▶ [AIM OF THE EXERCISE]
In the forum post about slow Riak inserts from Python, how much memory is allotted to the Ubuntu virtual machine?

-------- TEXT EXCERPT

Python Driver Write Times

2010-11-28 Thread Derek Sanderson
Hello,

I've recently started to explore using Riak (v0.13.0-2) from Python (v2.6.5)
as a datastore, and I've run into a performance issue that I'm unsure of the
true origin of, and would like some input from users who have been working
with Riak and its Python drivers.

I have 2 tests set up, one for Riak and another for MongoDB, both using
their respectively provided Python drivers. I'm constructing chunks of JSON
data consisting of a Person, who has an Address, and a purchase history
which contains 1 to 20 line items with some data about the item name, cost,
# puchased, etc. A very simple mockup of a purchase history. It does this
for 1 million "people" (my initial goal was to see how lookups fared when
you reach 1m+ records)

When using MongoDB, the speed of inserts is incredibly fast. When using
Riak, however, there is a very noticeable lag after each insert. So much so
that when running side by side, the MongoDB test breaks into the 10,000s
before Riak hits it's first 1k.

My main PC is a Windows7 i7 quad core, with 8 gigs of ram, on which I'm
running Ubuntu64 v10.04 on a VM, which has 2GB of memory allotted. On this
VM, I have Riak and MongoDB running concurrently.

Here is a sample of how I'm using the Riak driver:

riak_conn = RiakClient()
bucket = riak_conn.bucket("peopledb")
for i in range(1,100):
try:
new_obj = bucket.new("p" + str(i),MakePerson())
new_obj.store(return_body=False)
except Exception as e:
print e

I'm wondering if there is something blatantly wrong I'm doing. I didn't see
any kind of batch-store method on the bucket (instead of calling store on
each object, simply persist the entirety of the bucket itself), and I wasn't
sure if this was an issue with my particular setup (maybe the specifics of
my VM are somehow throttling its performance), or maybe just a known
limitation that I wasn't aware of.

To shed some light on the disparity, I re factored my persistence into
separate methods, and used a wrapper to pull out the execution times. Here
is a very condensed list of run times. The method in question, for both
datastores, simply creates a new "Person" and stores it. Nothing else.

MakeRiakPerson took 40.139 ms
MakeRiakPerson took 40.472 ms
MakeRiakPerson took 40.651 ms
MakeRiakPerson took 51.630 ms
MakeRiakPerson took 36.733 ms

MakeMongoPerson took 1.810 ms
MakeMongoPerson took 3.619 ms
MakeMongoPerson took 1.036 ms
MakeMongoPerson took 1.275 ms
MakeMongoPerson took 3.656 ms

Thankyou in advance for any help that can be offered here. I'm incredibly
new to Riak as a whole, as well as very inexperienced when it comes to
working in a *nix environment, so I imagine there are countless ways I could
have shot myself in the foot without realizing it.

----------------
-------- INFORMATION PROVIDED

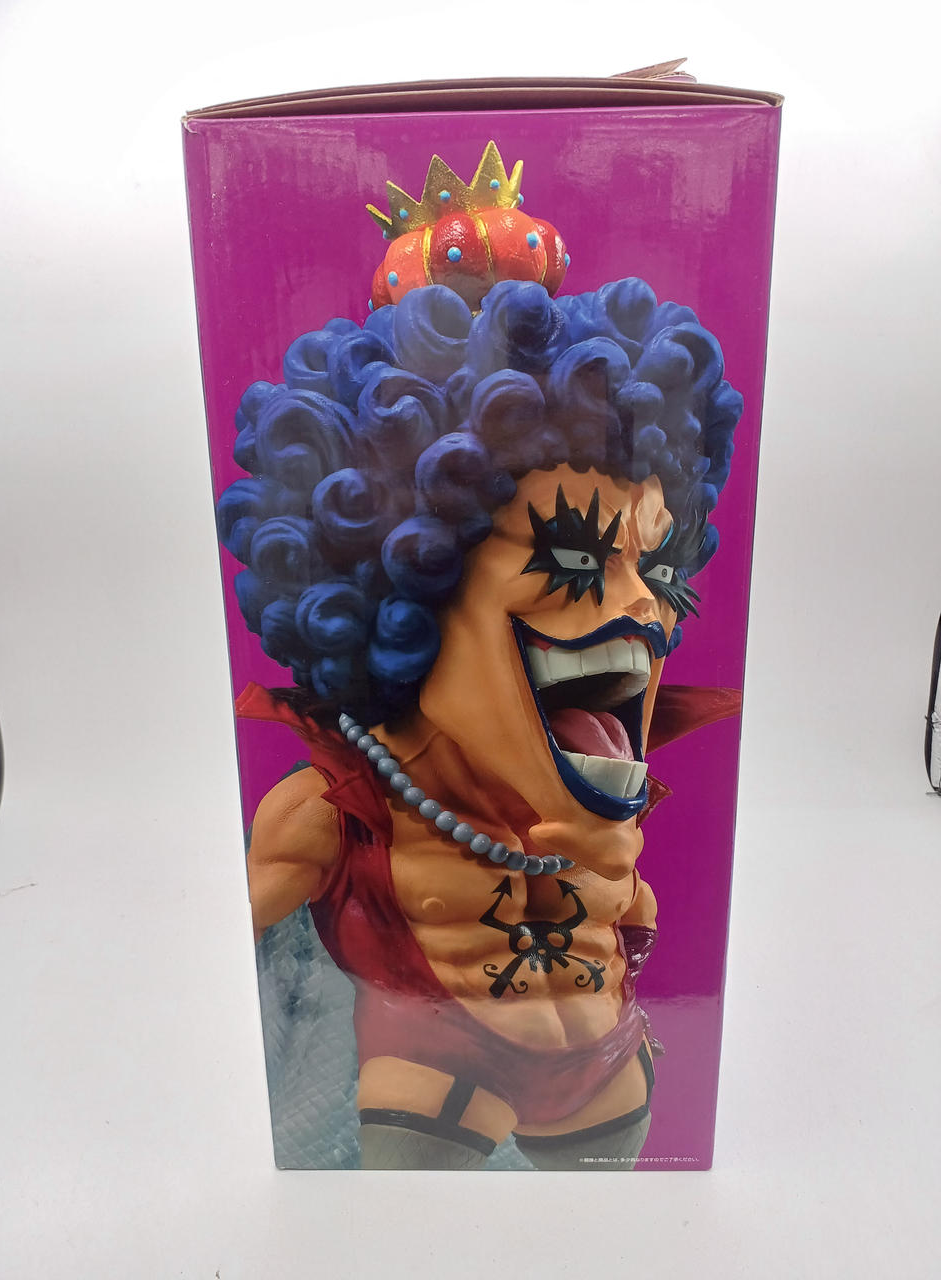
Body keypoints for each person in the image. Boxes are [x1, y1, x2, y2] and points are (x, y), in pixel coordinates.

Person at [217, 143, 742, 1169]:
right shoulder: (328, 812)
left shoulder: (605, 789)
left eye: (650, 561)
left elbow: (635, 918)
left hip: (604, 1064)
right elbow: (217, 964)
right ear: (409, 581)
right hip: (432, 1064)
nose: (642, 604)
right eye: (580, 556)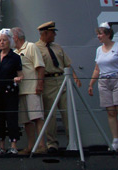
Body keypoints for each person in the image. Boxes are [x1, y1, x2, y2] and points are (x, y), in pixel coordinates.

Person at [35, 21, 81, 153]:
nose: (55, 35)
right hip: (48, 82)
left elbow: (67, 64)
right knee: (50, 115)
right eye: (52, 32)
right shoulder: (36, 48)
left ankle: (73, 141)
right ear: (45, 33)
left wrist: (75, 77)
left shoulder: (58, 47)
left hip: (62, 79)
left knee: (68, 112)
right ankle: (52, 144)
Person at [11, 27, 47, 154]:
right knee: (26, 121)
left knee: (37, 117)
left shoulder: (31, 47)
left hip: (32, 89)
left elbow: (40, 67)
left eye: (11, 36)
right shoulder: (14, 52)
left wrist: (40, 85)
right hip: (21, 90)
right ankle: (31, 146)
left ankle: (42, 145)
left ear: (16, 37)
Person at [0, 28, 24, 155]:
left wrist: (18, 78)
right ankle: (1, 146)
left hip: (10, 92)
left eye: (4, 40)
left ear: (9, 42)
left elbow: (21, 74)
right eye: (0, 40)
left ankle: (13, 145)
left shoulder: (14, 57)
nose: (2, 42)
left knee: (11, 117)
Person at [88, 22, 118, 151]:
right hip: (103, 81)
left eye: (100, 34)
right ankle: (115, 140)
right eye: (97, 34)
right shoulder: (99, 50)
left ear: (107, 34)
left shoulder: (117, 47)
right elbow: (97, 68)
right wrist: (91, 84)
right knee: (111, 112)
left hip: (116, 79)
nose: (98, 36)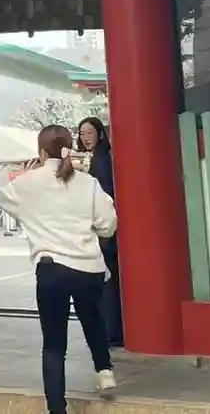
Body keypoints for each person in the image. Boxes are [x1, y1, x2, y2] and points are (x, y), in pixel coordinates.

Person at [0, 124, 118, 414]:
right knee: (91, 316)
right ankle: (105, 371)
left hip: (52, 269)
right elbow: (108, 225)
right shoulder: (88, 182)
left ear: (41, 152)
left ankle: (56, 409)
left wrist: (28, 175)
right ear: (70, 147)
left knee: (54, 345)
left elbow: (5, 200)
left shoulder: (29, 183)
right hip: (88, 267)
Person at [78, 116, 122, 347]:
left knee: (107, 282)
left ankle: (111, 331)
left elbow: (103, 197)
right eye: (82, 133)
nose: (85, 137)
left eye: (89, 132)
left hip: (104, 230)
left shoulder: (101, 160)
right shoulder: (95, 158)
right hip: (102, 228)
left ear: (100, 134)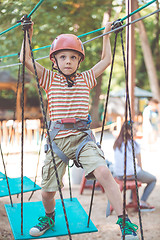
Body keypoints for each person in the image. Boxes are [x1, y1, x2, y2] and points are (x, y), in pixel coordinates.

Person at [20, 18, 139, 239]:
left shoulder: (86, 79)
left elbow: (106, 60)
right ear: (54, 60)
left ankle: (124, 221)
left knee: (104, 172)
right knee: (47, 192)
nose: (68, 61)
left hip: (83, 139)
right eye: (63, 57)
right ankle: (49, 216)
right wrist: (29, 33)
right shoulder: (48, 78)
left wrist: (106, 33)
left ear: (79, 61)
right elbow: (25, 58)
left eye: (73, 57)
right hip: (58, 142)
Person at [113, 121, 156, 211]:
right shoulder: (134, 143)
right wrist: (141, 170)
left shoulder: (117, 143)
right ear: (128, 130)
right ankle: (143, 201)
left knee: (134, 171)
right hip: (130, 174)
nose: (135, 131)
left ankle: (132, 199)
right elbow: (139, 162)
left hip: (119, 175)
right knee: (153, 179)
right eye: (134, 129)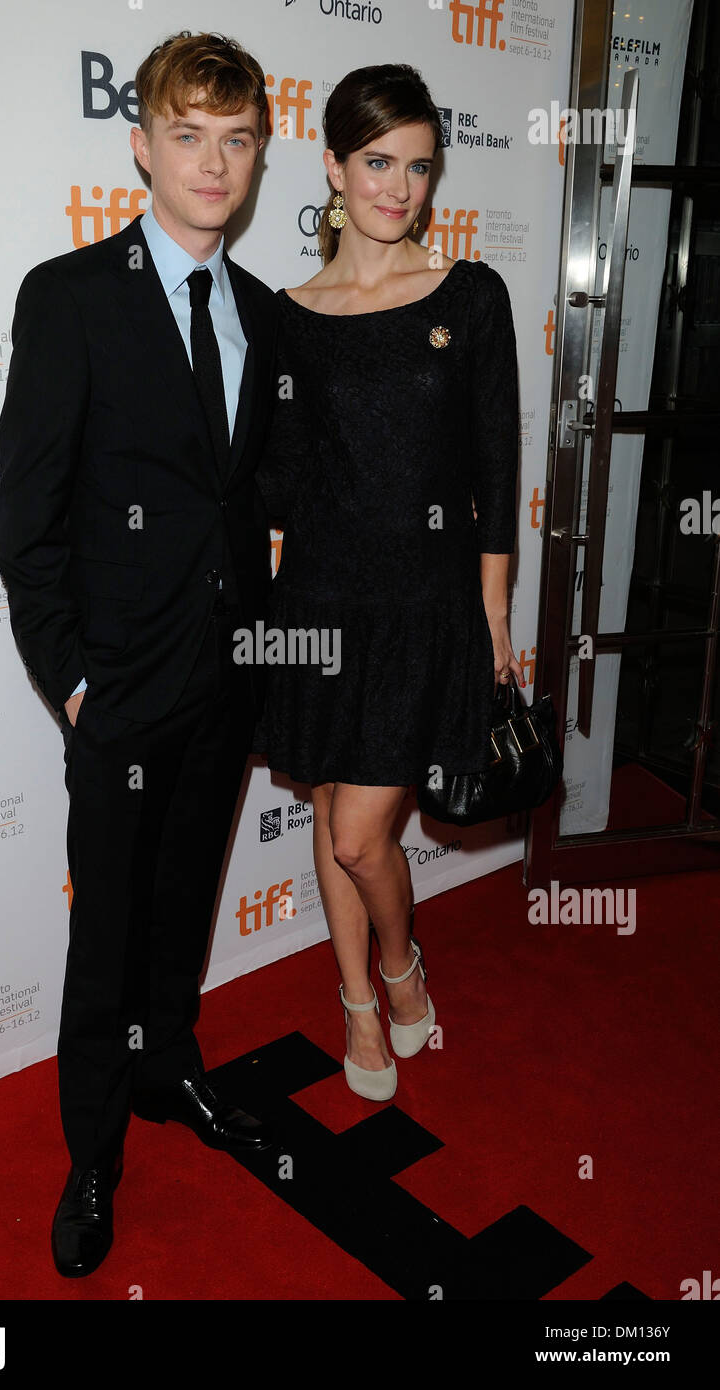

----------------

▶ [ANSWER TO THIS TASK]
2GB